### Document segment
==============================

Unintuitive Ruby feature… or is it?
The fact that ruby variables reference objects was one of the first things I read about in the differences between PHP and Ruby, but over time, not having actually run into problems, recently this fact took me by surprise so I thought I’d share my thoughts.
Take this code sample for example:
» a1 = %w{ 1 2 3 }
» a2 = a1
» a1 = %w{ 4 5 6 }
» puts a1.inspect
[“4”, “5”, “6”]
» puts a2.inspect
[“1”, “2”, “3”]
As you can see, the code would seem to indicate that a1 and a2 are separate, and working as you’d expect (making a copy of the a1 and assigning it to a2). But then take this code for example:
» a1 = %w{ 1 2 3 }
» a2 = a1
» a1.delete(‘1’)
» puts a1.inspect
[“2”, “3”]
» puts a2.inspect
[“2”, “3”]
As you can, a2 was affected by the change to a1. Why? Well it’s those references I mentioned at the beginning of the post. When you use an assignment (=), it makes a new object and makes that variable reference it, but when you run methods on a1 (like delete), it doesn’t delete from the variable, but from the object it references, which a2 is also referencing at that point.
Now the fix for this is quite simple. Instead of just
a2 = a1
you replace it with
a2 = a1.dup
which works exactly the same way as before, but it points a2 at a new object (a duplicate of a1), rather than making a2 point at an existing object. This is pretty common stuff (anyone using Ruby for a period of time has come across this and knows how it works). But is it really intuitive?

==============================

### Required actions
[1] In the Ruby references post, why does a2 change when delete is called on a1 in the second code sample?
[2] Duplicate the passage of the Ruby references post between "Unintuitive Ruby feature…" and "share my thoughts.", inclusive.

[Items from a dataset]
==============================

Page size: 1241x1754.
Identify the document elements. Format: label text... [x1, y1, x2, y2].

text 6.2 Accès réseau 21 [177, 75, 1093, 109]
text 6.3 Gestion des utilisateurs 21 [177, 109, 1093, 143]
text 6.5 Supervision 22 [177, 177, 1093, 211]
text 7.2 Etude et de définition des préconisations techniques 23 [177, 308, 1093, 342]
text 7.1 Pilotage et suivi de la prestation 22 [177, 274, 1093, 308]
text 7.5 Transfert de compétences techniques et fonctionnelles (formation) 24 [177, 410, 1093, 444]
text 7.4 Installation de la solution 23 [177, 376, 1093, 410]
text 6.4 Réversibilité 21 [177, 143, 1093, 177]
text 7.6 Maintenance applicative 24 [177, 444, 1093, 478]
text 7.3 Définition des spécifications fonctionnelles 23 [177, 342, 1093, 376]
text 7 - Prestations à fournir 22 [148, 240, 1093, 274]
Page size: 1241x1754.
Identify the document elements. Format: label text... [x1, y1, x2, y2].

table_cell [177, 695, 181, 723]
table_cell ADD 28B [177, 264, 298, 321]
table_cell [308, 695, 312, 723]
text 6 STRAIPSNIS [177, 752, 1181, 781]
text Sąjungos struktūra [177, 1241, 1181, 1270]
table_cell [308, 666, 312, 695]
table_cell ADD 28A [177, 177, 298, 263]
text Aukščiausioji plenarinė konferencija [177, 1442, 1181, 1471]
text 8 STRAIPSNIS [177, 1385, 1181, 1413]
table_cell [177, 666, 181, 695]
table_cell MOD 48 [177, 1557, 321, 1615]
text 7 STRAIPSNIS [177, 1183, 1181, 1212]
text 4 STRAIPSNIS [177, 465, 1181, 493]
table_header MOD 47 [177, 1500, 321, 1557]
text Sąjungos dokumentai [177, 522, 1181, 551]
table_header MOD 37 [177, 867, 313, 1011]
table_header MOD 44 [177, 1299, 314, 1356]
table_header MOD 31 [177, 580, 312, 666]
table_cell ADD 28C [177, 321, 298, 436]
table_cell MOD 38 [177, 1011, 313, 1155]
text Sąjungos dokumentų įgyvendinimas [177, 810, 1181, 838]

==============================

### Per-task outputs
[1] After a2 = a1, both variables reference the same object. The delete method works on the object that a1 references, not on the variable itself, so a2 sees the change because it references that same object.

[2]
Unintuitive Ruby feature… or is it?
The fact that ruby variables reference objects was one of the first things I read about in the differences between PHP and Ruby, but over time, not having actually run into problems, recently this fact took me by surprise so I thought I’d share my thoughts.